Crime is down in almost every major felony in Sheepshead Bay’s 61st Precinct — putting the local station house on track to once again close out the year among the city’s highest performing commands.
The number of reported felonies in the 61st Precinct fell by 17.3 percent compared to the year before, according to the latest crime statistics. The station house’s commanding officer, Captain Winston Faison, said his precinct came in sixth out of 77 for the greatest reduction on overall crime.
“We are doing really well when it comes to crime,” he said. “We are down about 130 crimes for the year and since we average around 25 crimes a week, you are looking at almost a month and a half worth of crimes that we have decreased.”
You may have noticed several news articles lately about neighborhood crime trends — including one New York Post article about how crime dropped 40 percent in the Coney Island precinct. That’s because Police Commissioner Bill Bratton instructed his commanding officers to invite reporters to their station houses for sit-down interviews, Faison explained.
“Every commanding officer is reaching out to media to discuss crime,” he said. “When the police commissioner does a press conference, all the major networks are going to be there. This is a way to make sure we are reaching media to let people know what’s going on in their community.”
Opening up station houses to press comes during another round of discussion about police-community relations following the shooting of two unarmed black men in Louisiana and Minnesota, and the fatal shooting of police officers in Dallas and Baton Rouge that followed.
City Councilman Mark Treyger, whose district includes a sliver of the 61st Precinct, commended the local officers and their captain for making community outreach a priority.
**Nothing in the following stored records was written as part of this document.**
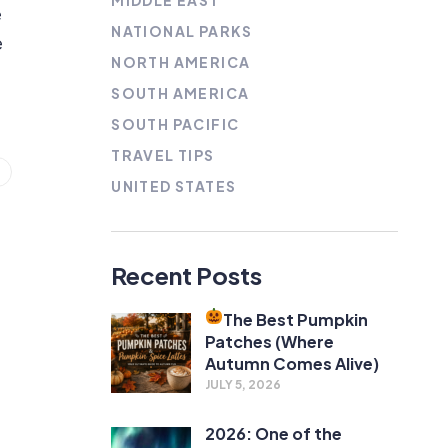
MIDDLE EAST
e
NATIONAL PARKS
e
NORTH AMERICA
SOUTH AMERICA
SOUTH PACIFIC
TRAVEL TIPS
UNITED STATES
Recent Posts
The Best Pumpkin
Patches (Where
Autumn Comes Alive)
JULY 5, 2026
2026: One of the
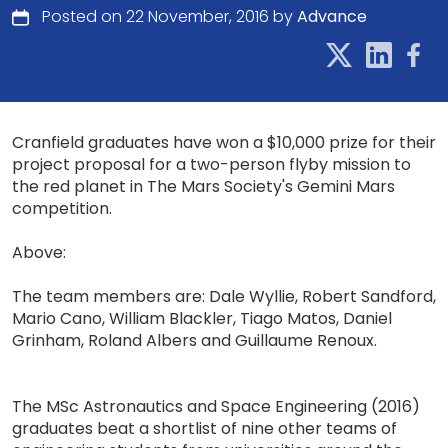
Posted on 22 November, 2016 by
Advance
Cranfield graduates have won a $10,000 prize for their
project proposal for a two-person flyby mission to
the red planet in The Mars Society's Gemini Mars
competition.
Above:
The team members are: Dale Wyllie, Robert Sandford,
Mario Cano, William Blackler, Tiago Matos, Daniel
Grinham, Roland Albers and Guillaume Renoux.
The MSc Astronautics and Space Engineering (2016)
graduates beat a shortlist of nine other teams of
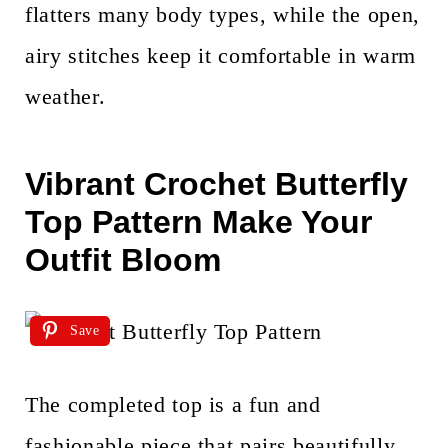
flatters many body types, while the open,
airy stitches keep it comfortable in warm
weather.
Vibrant Crochet Butterfly
Top Pattern Make Your
Outfit Bloom
Save
The completed top is a fun and
fashionable piece that pairs beautifully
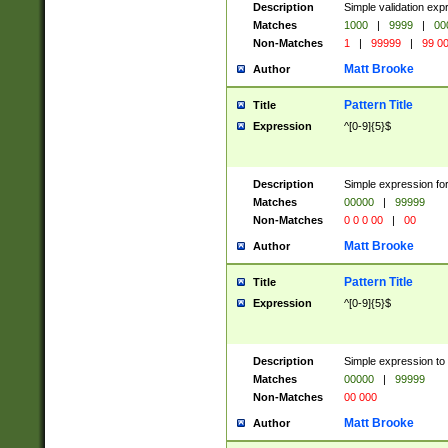
Description
Simple validation ex
Matches
1000
|
9999
|
00
Non-Matches
1
|
99999
|
99 0
Matt Brooke
Author
Pattern Title
Title
Expression
^[0-9]{5}$
Description
Simple expression for
Matches
00000
|
99999
Non-Matches
0 0 0 00
|
00
Matt Brooke
Author
Pattern Title
Title
Expression
^[0-9]{5}$
Description
Simple expression to
Matches
00000
|
99999
Non-Matches
00 000
Matt Brooke
Author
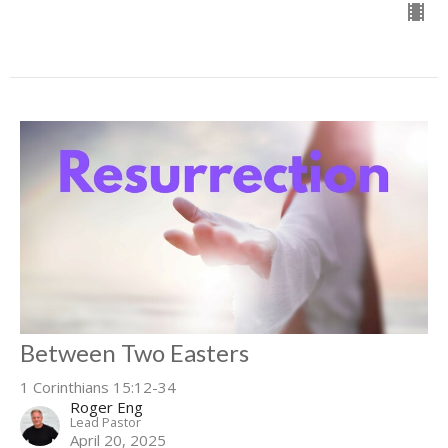
Between Two Easters
1 Corinthians 15:12-34
Roger Eng
Lead Pastor
April 20, 2025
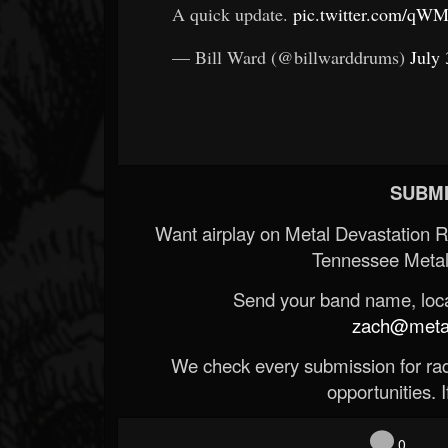
A quick update.
pic.twitter.com/q
— Bill Ward (@billwarddrums)
July 
SUBMI
Want airplay on Metal Devastation 
Tennessee Metal
Send your band name, locat
zach@metald
We check every submission for radi
opportunities. If
0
“I believe it is crucial, now more than ever, that we bring people together and unite the community,” he said at last week’s community council meeting. “Captain Faison is one of the most accessible, responsive police leaders we have. [He has] set the tone here at your precinct. You have officers who don’t just fight crime, they are community partners.”
Faison said the police partnership with the community is crucial to bringing down crime.
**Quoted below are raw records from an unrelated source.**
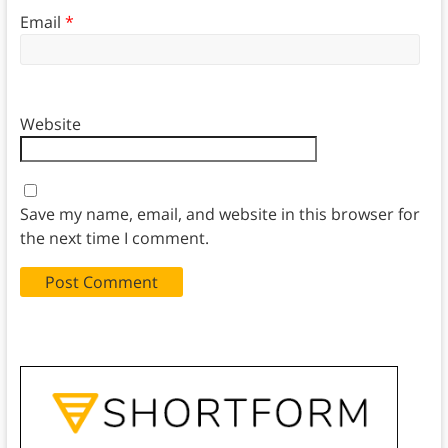
Email
*
Website
Save my name, email, and website in this browser for
the next time I comment.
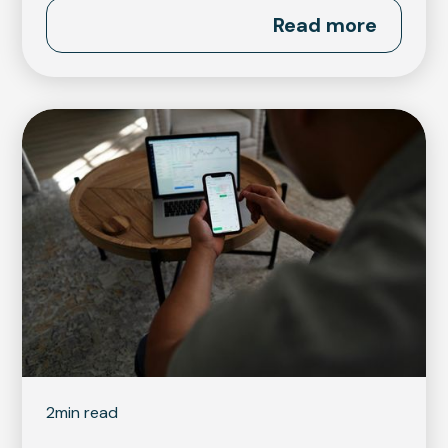
Read more
2
min read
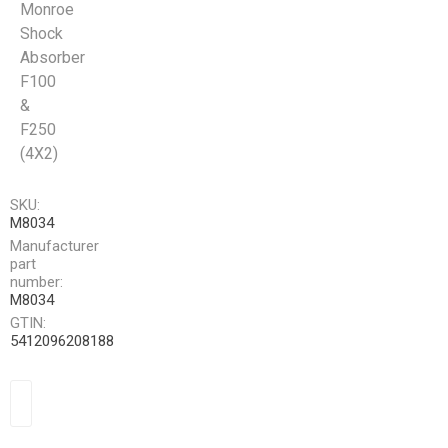
Monroe
Shock
Absorber
F100
&
F250
(4X2)
SKU:
M8034
Manufacturer
part
number:
M8034
GTIN:
5412096208188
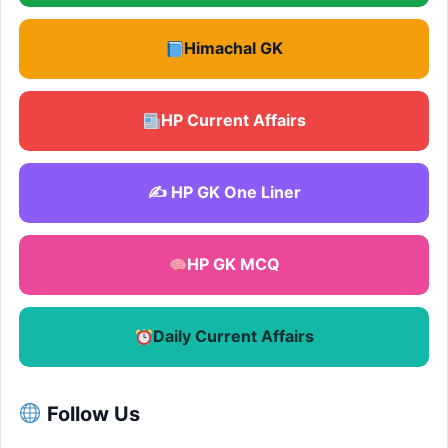
Himachal GK
HP Current Affairs
✍️ HP GK One Liner
HP GK MCQ
Daily Current Affairs
Follow Us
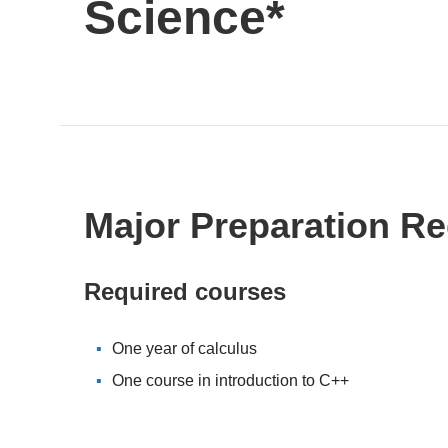
Science*
Major Preparation R
Required courses
One year of calculus
One course in introduction to C++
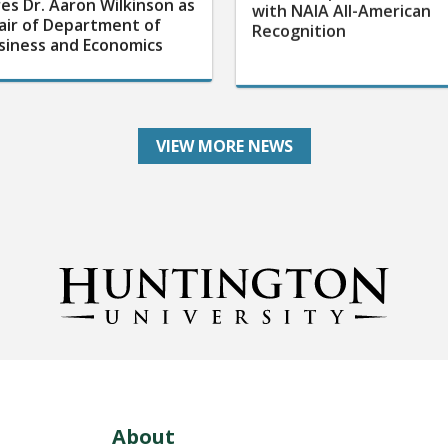
res Dr. Aaron Wilkinson as
with NAIA All-American
air of Department of
Recognition
siness and Economics
VIEW MORE NEWS
About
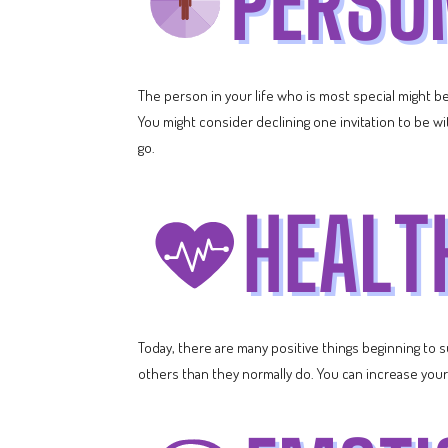
The person in your life who is most special might be
You might consider declining one invitation to be wit
go.
Today, there are many positive things beginning to s
others than they normally do. You can increase your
“Without the community, this decrease would not happen,” he said. “Most of the time, it’s the community that is the reason why we can solve a lot of the crimes. We can’t do it on our own.”
The only felony category that did not decrease in the 61st Precinct is homicide, which at one murder is the same as the year before. However, the number of shooting incidents fell by 50 percent. Faison attributed this decrease to his officers pulling 17 firearms off the street this year.
One of those guns was recovered last month, when officers responded to calls about a man brandishing a firearm outside a Gravesend bar. When police arrived and ordered the armed man to freeze, he fled and cops pursued him to a residential building where they arrested him and recovered the weapon.
Faison presented one of responding officers, Craig Roth, with the Cop of the Month award during the community council meeting for showing restraint in not firing his weapon at the fleeing suspect.
“They tell him to freeze and the perpetrator takes off running. Just in that instance, the restraint they showed not to shoot, because it takes a lot not shoot a person with a gun, earns him Cop of the Month,” said Faison.